ALDO (Advanced Laminate Design Optimization) is used for CS, blended and VS laminate design. It works with a Finite Element based optimization technique that obtains the best stiffness distribution for a given laminated structure. The stiffness distribution is expressed in terms of the extensional, coupling, and bending matrices (ABD matrices) of Classical Laminate Theory (CLT), and can be defined as constant values within a pre-defined region (CS or blended laminates) or vary at each mesh node within a region (VS laminates). The elements of the stiffness matrices are not wholly independent, but linked through mathematical relationships (Lamination Parameters) to ensure that their final values can be constructed using a realistic multi-layered laminate. This technique removes the orientation angles of the orthotropic plies as design variables, which is often a complicating factor in discrete stacking sequence design, and generates a simpler gradient-based optimization problem, resulting in faster convergence and fewer finite element analyses. Presently the solution can consider material and multi-mode vibration/buckling failure estimations and also utilizes basic fibre-steering constraints to ensure manufacturable designs for gradual stiffness variation.


OLGA (Optimization of Laminates using Genetic Algorithms) is used for CS and blended laminate design. It uses genetic algorithm (GA) concepts to find laminates that match a stiffness distribution (given by ALDO). The discrete choices of materials and fibre orientation angles for each layer of the laminate(s) are coded into genetic strings and subjected to computational operation based on evolutionary processes until the best design is found. A GA usually needs many analysis runs, which would become extremely costly when Finite Element analyses are used. However, the goal in CoDeT’s approach is merely to match a given set of laminate stiffnesses, which requires only relatively fast Laminate Analyses. Ply continuity rules can be formulated for blended laminate design to prevent entirely discontinuous laminates from region to region. Structures that contain unblended laminates are also a suitable starting point for OLGA, which transforms a part that is difficult to manufacture into a blended design with similar stiffness characteristics to the original stiffness distribution. Customized laminate rules, such as discrete angle constraints and typical laminate restrictions, are easily incorporated into the solution process.

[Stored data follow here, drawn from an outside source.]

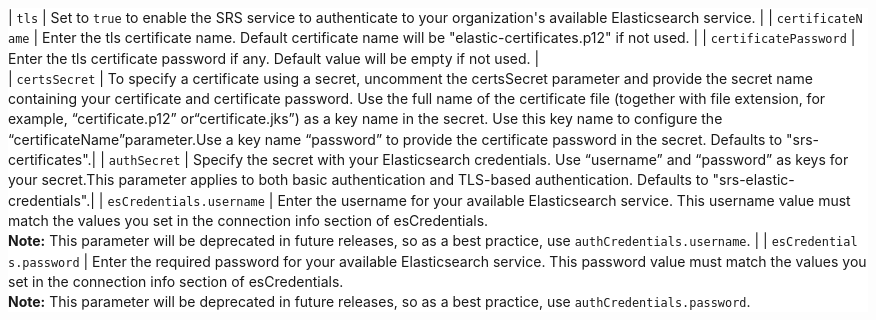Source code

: | `tls`                                   | Set to `true` to enable the SRS service to authenticate to your organization's available Elasticsearch service.                                                                                                                                                                                                                                                                                                                                                                                                                                                                                                                                                                                                                                                                                                                                                                          |
| `certificateName`                       | Enter the tls certificate name. Default certificate name will be "elastic-certificates.p12" if not used.                                                                                                                                                                                                                                                                                                                                                                                                                                                                                                                                                                                                                                                                                                                                                                                 |
| `certificatePassword`                   | Enter the tls certificate password if any. Default value will be empty if not used.                                                                                                                                                                                                                                                                                                                                                                                                                                                                                                                                                                                                                                                                                                                                                                                                      |                                             
| `certsSecret`                | To specify a certificate using a secret, uncomment the certsSecret parameter and provide the secret name containing your certificate and certificate password. Use the full name of the certificate file (together with file extension, for example, “certificate.p12” or“certificate.jks”) as a key name in the secret. Use this key name to configure the “certificateName”parameter.Use a key name “password” to provide the certificate password in the secret. Defaults to "srs-certificates".|
| `authSecret`                | Specify the secret with your Elasticsearch credentials. Use “username” and “password” as keys for your secret.This parameter applies to both basic authentication and TLS-based authentication. Defaults to "srs-elastic-credentials".|
| `esCredentials.username`                | Enter the username for your available Elasticsearch service. This username value must match the values you set in the connection info section of esCredentials. <br><b>Note:</b> This parameter will be deprecated in future releases, so as a best practice, use `authCredentials.username`.                                                                                                                                                                                                                                                                                                                                                                                                                                                                                                                                                                                                                                                                                                                           |
| `esCredentials.password`                | Enter the required password for your available Elasticsearch service. This password value must match the values you set in the connection info section of esCredentials. <br><b>Note:</b> This parameter will be deprecated in future releases, so as a best practice, use `authCredentials.password`.                                                                                                                                                                                                                                                                                                                                                                                                                                                                                      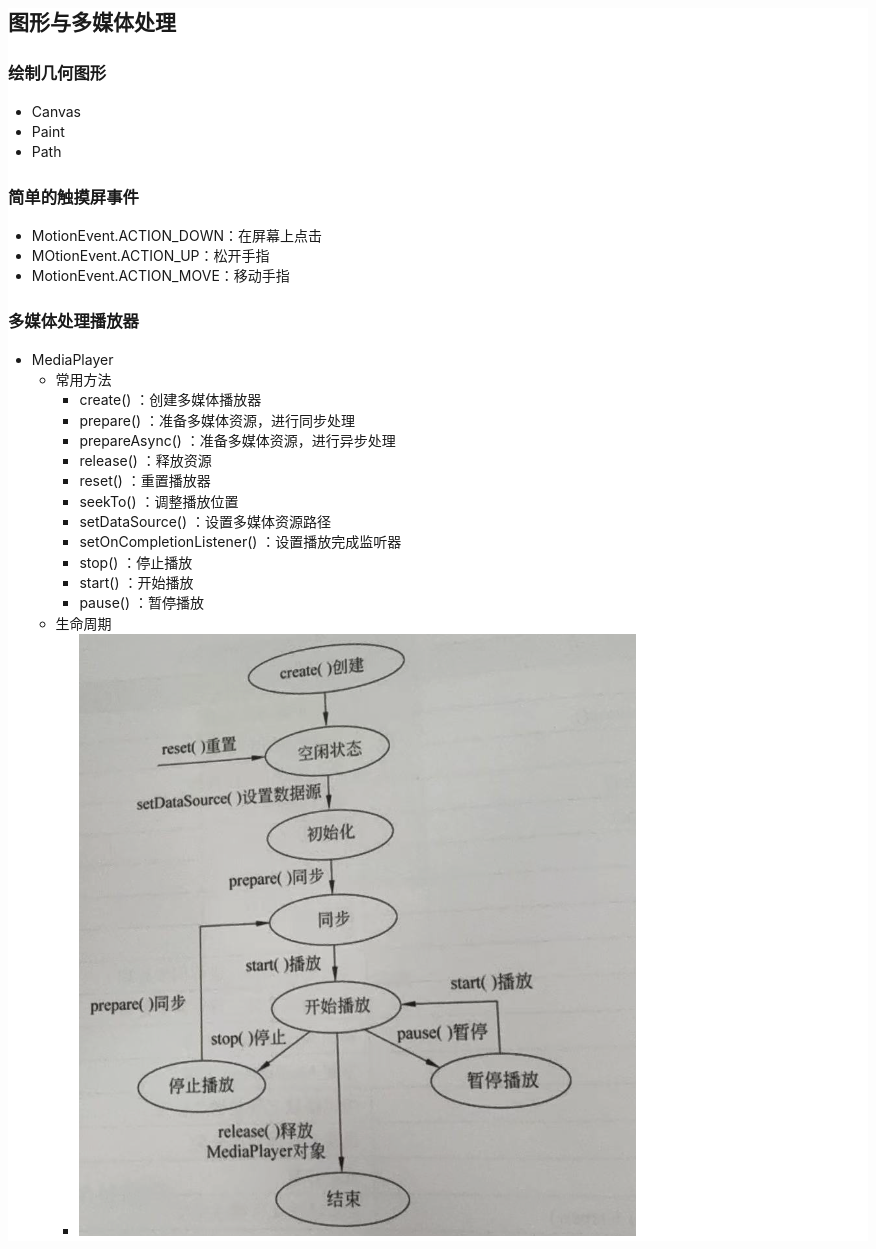 ## 图形与多媒体处理

### 绘制几何图形

- Canvas
- Paint
- Path

### 简单的触摸屏事件

- MotionEvent.ACTION_DOWN：在屏幕上点击
- MOtionEvent.ACTION_UP：松开手指
- MotionEvent.ACTION_MOVE：移动手指

### 多媒体处理播放器

- MediaPlayer 
    - 常用方法
        - create() ：创建多媒体播放器
        - prepare() ：准备多媒体资源，进行同步处理
        - prepareAsync() ：准备多媒体资源，进行异步处理
        - release() ：释放资源
        - reset() ：重置播放器
        - seekTo() ：调整播放位置
        - setDataSource() ：设置多媒体资源路径
        - setOnCompletionListener() ：设置播放完成监听器
        - stop() ：停止播放
        - start() ：开始播放
        - pause() ：暂停播放
    - 生命周期
        - ![alt text](image-2.png)
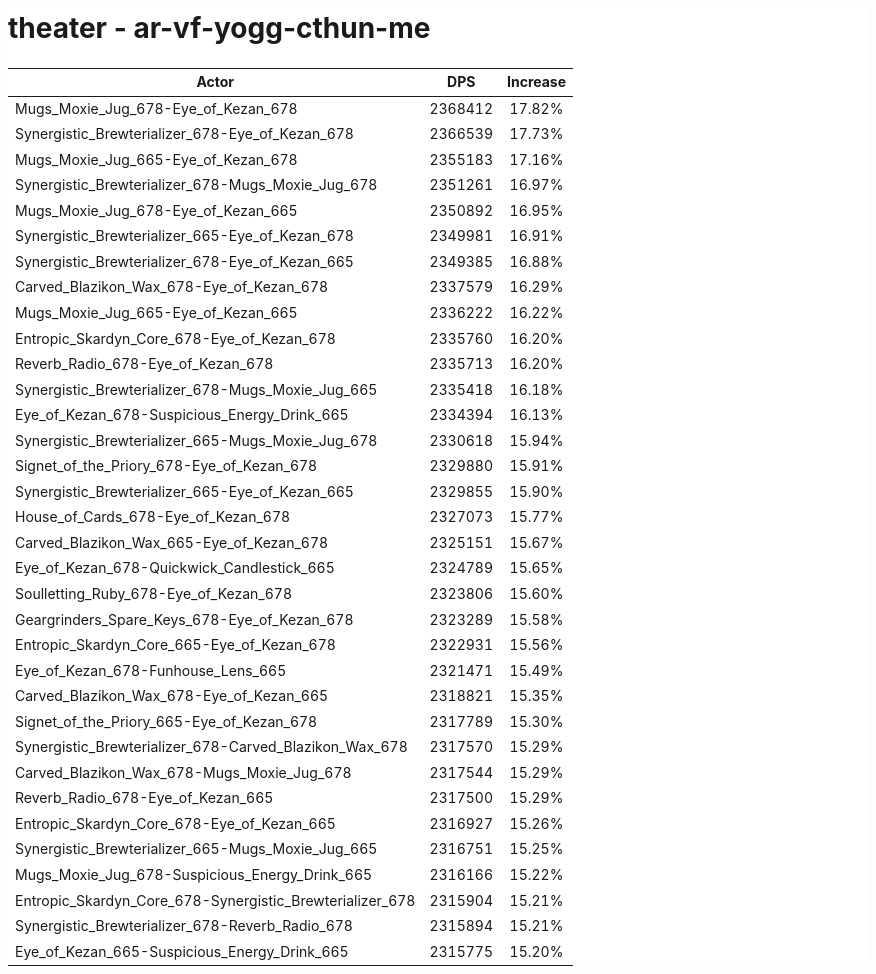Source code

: # theater - ar-vf-yogg-cthun-me
| Actor | DPS | Increase |
|---|:---:|:---:|
|Mugs_Moxie_Jug_678-Eye_of_Kezan_678|2368412|17.82%|
|Synergistic_Brewterializer_678-Eye_of_Kezan_678|2366539|17.73%|
|Mugs_Moxie_Jug_665-Eye_of_Kezan_678|2355183|17.16%|
|Synergistic_Brewterializer_678-Mugs_Moxie_Jug_678|2351261|16.97%|
|Mugs_Moxie_Jug_678-Eye_of_Kezan_665|2350892|16.95%|
|Synergistic_Brewterializer_665-Eye_of_Kezan_678|2349981|16.91%|
|Synergistic_Brewterializer_678-Eye_of_Kezan_665|2349385|16.88%|
|Carved_Blazikon_Wax_678-Eye_of_Kezan_678|2337579|16.29%|
|Mugs_Moxie_Jug_665-Eye_of_Kezan_665|2336222|16.22%|
|Entropic_Skardyn_Core_678-Eye_of_Kezan_678|2335760|16.20%|
|Reverb_Radio_678-Eye_of_Kezan_678|2335713|16.20%|
|Synergistic_Brewterializer_678-Mugs_Moxie_Jug_665|2335418|16.18%|
|Eye_of_Kezan_678-Suspicious_Energy_Drink_665|2334394|16.13%|
|Synergistic_Brewterializer_665-Mugs_Moxie_Jug_678|2330618|15.94%|
|Signet_of_the_Priory_678-Eye_of_Kezan_678|2329880|15.91%|
|Synergistic_Brewterializer_665-Eye_of_Kezan_665|2329855|15.90%|
|House_of_Cards_678-Eye_of_Kezan_678|2327073|15.77%|
|Carved_Blazikon_Wax_665-Eye_of_Kezan_678|2325151|15.67%|
|Eye_of_Kezan_678-Quickwick_Candlestick_665|2324789|15.65%|
|Soulletting_Ruby_678-Eye_of_Kezan_678|2323806|15.60%|
|Geargrinders_Spare_Keys_678-Eye_of_Kezan_678|2323289|15.58%|
|Entropic_Skardyn_Core_665-Eye_of_Kezan_678|2322931|15.56%|
|Eye_of_Kezan_678-Funhouse_Lens_665|2321471|15.49%|
|Carved_Blazikon_Wax_678-Eye_of_Kezan_665|2318821|15.35%|
|Signet_of_the_Priory_665-Eye_of_Kezan_678|2317789|15.30%|
|Synergistic_Brewterializer_678-Carved_Blazikon_Wax_678|2317570|15.29%|
|Carved_Blazikon_Wax_678-Mugs_Moxie_Jug_678|2317544|15.29%|
|Reverb_Radio_678-Eye_of_Kezan_665|2317500|15.29%|
|Entropic_Skardyn_Core_678-Eye_of_Kezan_665|2316927|15.26%|
|Synergistic_Brewterializer_665-Mugs_Moxie_Jug_665|2316751|15.25%|
|Mugs_Moxie_Jug_678-Suspicious_Energy_Drink_665|2316166|15.22%|
|Entropic_Skardyn_Core_678-Synergistic_Brewterializer_678|2315904|15.21%|
|Synergistic_Brewterializer_678-Reverb_Radio_678|2315894|15.21%|
|Eye_of_Kezan_665-Suspicious_Energy_Drink_665|2315775|15.20%|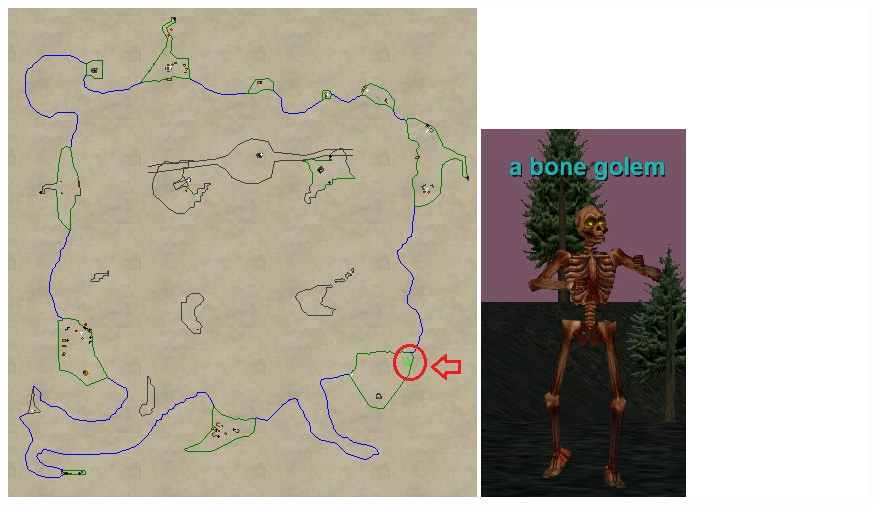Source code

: ![Kazen-Fecae-Map.jpg](/static/guide_images/epics/necromancer/Kazen-Fecae-Map.jpg)
![a-bone-golem.jpg](/static/guide_images/epics/necromancer/a-bone-golem.jpg)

THEO (Theta Optimisation) will become a commercialised package based on previously developed and verified academic methods for Variable Stiffness optimisation. THEO applies two substeps to find the optimal VS design.

Firstly, OLGA can be used to create initial laminate designs for THEO on each node, purely based on matching the stiffness that ALDO gives on that node. THEO then performs global Gradient Based rapid converging optimisation of the fibre angle on each node in each ply for maximum performance, whilst taking into account manufacturing constraints such as allowable fibre steering radius.

Secondly the optimal tow paths are determined using a streamline analogy method, which ensures that the spacing of tow paths creates a smooth thickness variation and limits excessive local thickness build-up in the part. The result is a Steered Fibre laminate, ready to be programmed for Automated Fibre Placement machines.